──────── PROVIDED MATERIAL ────────

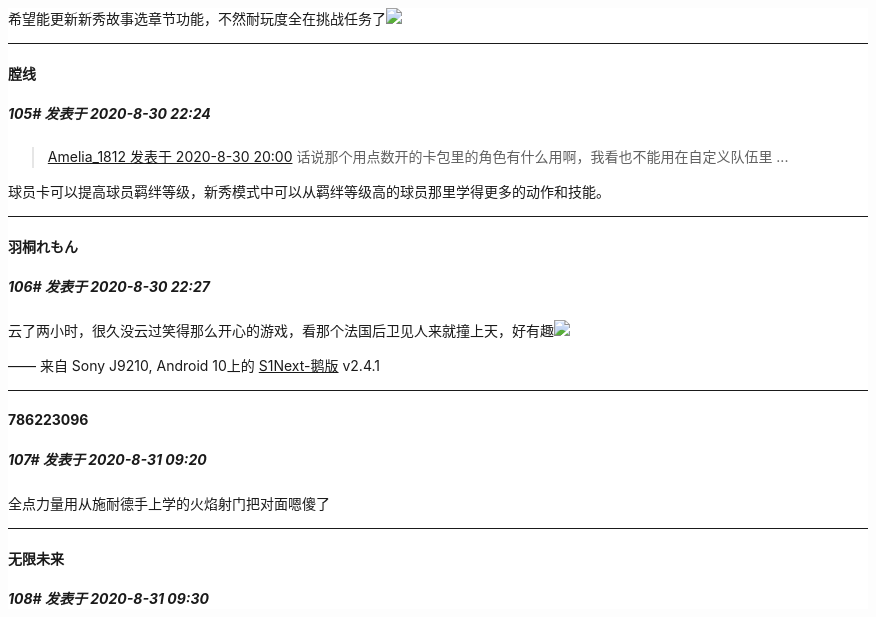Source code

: 


希望能更新新秀故事选章节功能，不然耐玩度全在挑战任务了<img src="https://static.saraba1st.com/image/smiley/face2017/001.png" referrerpolicy="no-referrer">







*****

####  膛线  
##### 105#       发表于 2020-8-30 22:24



<blockquote><a href="httphttps://bbs.saraba1st.com/2b/forum.php?mod=redirect&amp;goto=findpost&amp;pid=48593915&amp;ptid=1956790" target="_blank">Amelia_1812 发表于 2020-8-30 20:00</a>
话说那个用点数开的卡包里的角色有什么用啊，我看也不能用在自定义队伍里 ...</blockquote>
球员卡可以提高球员羁绊等级，新秀模式中可以从羁绊等级高的球员那里学得更多的动作和技能。







*****

####  羽桐れもん  
##### 106#       发表于 2020-8-30 22:27




云了两小时，很久没云过笑得那么开心的游戏，看那个法国后卫见人来就撞上天，好有趣<img src="https://static.saraba1st.com/image/smiley/face2017/066.png" referrerpolicy="no-referrer">

—— 来自 Sony J9210, Android 10上的 [S1Next-鹅版](https://github.com/ykrank/S1-Next/releases) v2.4.1







*****

####  786223096  
##### 107#       发表于 2020-8-31 09:20




全点力量用从施耐德手上学的火焰射门把对面嗯傻了







*****

####  无限未来  
##### 108#       发表于 2020-8-31 09:30
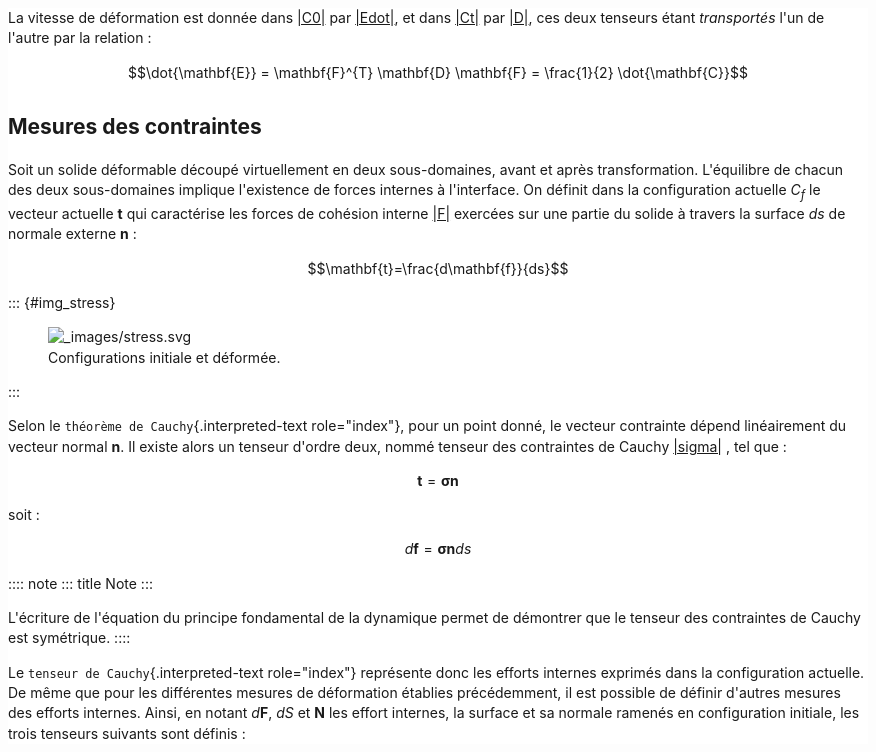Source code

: La vitesse de déformation est donnée dans [\|C0\|](##SUBST##|C0|) par
[\|Edot\|](##SUBST##|Edot|), et dans [\|Ct\|](##SUBST##|Ct|) par
[\|D\|](##SUBST##|D|), ces deux tenseurs étant *transportés* l\'un de
l\'autre par la relation :

$$\dot{\mathbf{E}} =  \mathbf{F}^{T} \mathbf{D} \mathbf{F} = \frac{1}{2} \dot{\mathbf{C}}$$

## Mesures des contraintes

Soit un solide déformable découpé virtuellement en deux sous-domaines,
avant et après transformation. L\'équilibre de chacun des deux
sous-domaines implique l\'existence de forces internes à l\'interface.
On définit dans la configuration actuelle $C_f$ le vecteur actuelle
$\mathbf{t}$ qui caractérise les forces de cohésion interne
[\|F\|](##SUBST##|F|) exercées sur une partie du solide à travers la
surface $ds$ de normale externe $\mathbf{n}$ :

$$\mathbf{t}=\frac{d\mathbf{f}}{ds}$$

::: {#img_stress}
<figure class="align-center">
<img src="_images/stress.svg" width="400" alt="_images/stress.svg" />
<figcaption>Configurations initiale et déformée.</figcaption>
</figure>
:::

Selon le `théorème de Cauchy`{.interpreted-text role="index"}, pour un
point donné, le vecteur contrainte dépend linéairement du vecteur normal
$\mathbf{n}$. Il existe alors un tenseur d\'ordre deux, nommé tenseur
des contraintes de Cauchy [\|sigma\|](##SUBST##|sigma|) , tel que :

$$\mathbf{t} = \mathbf{\sigma} \mathbf{n}$$

soit :

$$d\mathbf{f} = \mathbf{\sigma} \mathbf{n} ds$$

:::: note
::: title
Note
:::

L\'écriture de l\'équation du principe fondamental de la dynamique
permet de démontrer que le tenseur des contraintes de Cauchy est
symétrique.
::::

Le `tenseur de Cauchy`{.interpreted-text role="index"} représente donc
les efforts internes exprimés dans la configuration actuelle. De même
que pour les différentes mesures de déformation établies précédemment,
il est possible de définir d\'autres mesures des efforts internes.
Ainsi, en notant $d\mathbf{F}$, $dS$ et $\mathbf{N}$ les effort
internes, la surface et sa normale ramenés en configuration initiale,
les trois tenseurs suivants sont définis :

────────

## [AIM OF THE TASK]
Output nothing but an exact retyping of the material, pictures excluded.

## [RESULT OF THIS EXERCISE]
Source code

: 


希望能更新新秀故事选章节功能，不然耐玩度全在挑战任务了<img src="https://static.saraba1st.com/image/smiley/face2017/001.png" referrerpolicy="no-referrer">







*****

####  膛线  
##### 105#       发表于 2020-8-30 22:24



<blockquote><a href="httphttps://bbs.saraba1st.com/2b/forum.php?mod=redirect&amp;goto=findpost&amp;pid=48593915&amp;ptid=1956790" target="_blank">Amelia_1812 发表于 2020-8-30 20:00</a>
话说那个用点数开的卡包里的角色有什么用啊，我看也不能用在自定义队伍里 ...</blockquote>
球员卡可以提高球员羁绊等级，新秀模式中可以从羁绊等级高的球员那里学得更多的动作和技能。







*****

####  羽桐れもん  
##### 106#       发表于 2020-8-30 22:27




云了两小时，很久没云过笑得那么开心的游戏，看那个法国后卫见人来就撞上天，好有趣<img src="https://static.saraba1st.com/image/smiley/face2017/066.png" referrerpolicy="no-referrer">

—— 来自 Sony J9210, Android 10上的 [S1Next-鹅版](https://github.com/ykrank/S1-Next/releases) v2.4.1







*****

####  786223096  
##### 107#       发表于 2020-8-31 09:20




全点力量用从施耐德手上学的火焰射门把对面嗯傻了







*****

####  无限未来  
##### 108#       发表于 2020-8-31 09:30
Source code

: La vitesse de déformation est donnée dans [\|C0\|](##SUBST##|C0|) par
[\|Edot\|](##SUBST##|Edot|), et dans [\|Ct\|](##SUBST##|Ct|) par
[\|D\|](##SUBST##|D|), ces deux tenseurs étant *transportés* l\'un de
l\'autre par la relation :

$$\dot{\mathbf{E}} =  \mathbf{F}^{T} \mathbf{D} \mathbf{F} = \frac{1}{2} \dot{\mathbf{C}}$$

## Mesures des contraintes

Soit un solide déformable découpé virtuellement en deux sous-domaines,
avant et après transformation. L\'équilibre de chacun des deux
sous-domaines implique l\'existence de forces internes à l\'interface.
On définit dans la configuration actuelle $C_f$ le vecteur actuelle
$\mathbf{t}$ qui caractérise les forces de cohésion interne
[\|F\|](##SUBST##|F|) exercées sur une partie du solide à travers la
surface $ds$ de normale externe $\mathbf{n}$ :

$$\mathbf{t}=\frac{d\mathbf{f}}{ds}$$

::: {#img_stress}
<figure class="align-center">
<img src="_images/stress.svg" width="400" alt="_images/stress.svg" />
<figcaption>Configurations initiale et déformée.</figcaption>
</figure>
:::

Selon le `théorème de Cauchy`{.interpreted-text role="index"}, pour un
point donné, le vecteur contrainte dépend linéairement du vecteur normal
$\mathbf{n}$. Il existe alors un tenseur d\'ordre deux, nommé tenseur
des contraintes de Cauchy [\|sigma\|](##SUBST##|sigma|) , tel que :

$$\mathbf{t} = \mathbf{\sigma} \mathbf{n}$$

soit :

$$d\mathbf{f} = \mathbf{\sigma} \mathbf{n} ds$$

:::: note
::: title
Note
:::

L\'écriture de l\'équation du principe fondamental de la dynamique
permet de démontrer que le tenseur des contraintes de Cauchy est
symétrique.
::::

Le `tenseur de Cauchy`{.interpreted-text role="index"} représente donc
les efforts internes exprimés dans la configuration actuelle. De même
que pour les différentes mesures de déformation établies précédemment,
il est possible de définir d\'autres mesures des efforts internes.
Ainsi, en notant $d\mathbf{F}$, $dS$ et $\mathbf{N}$ les effort
internes, la surface et sa normale ramenés en configuration initiale,
les trois tenseurs suivants sont définis :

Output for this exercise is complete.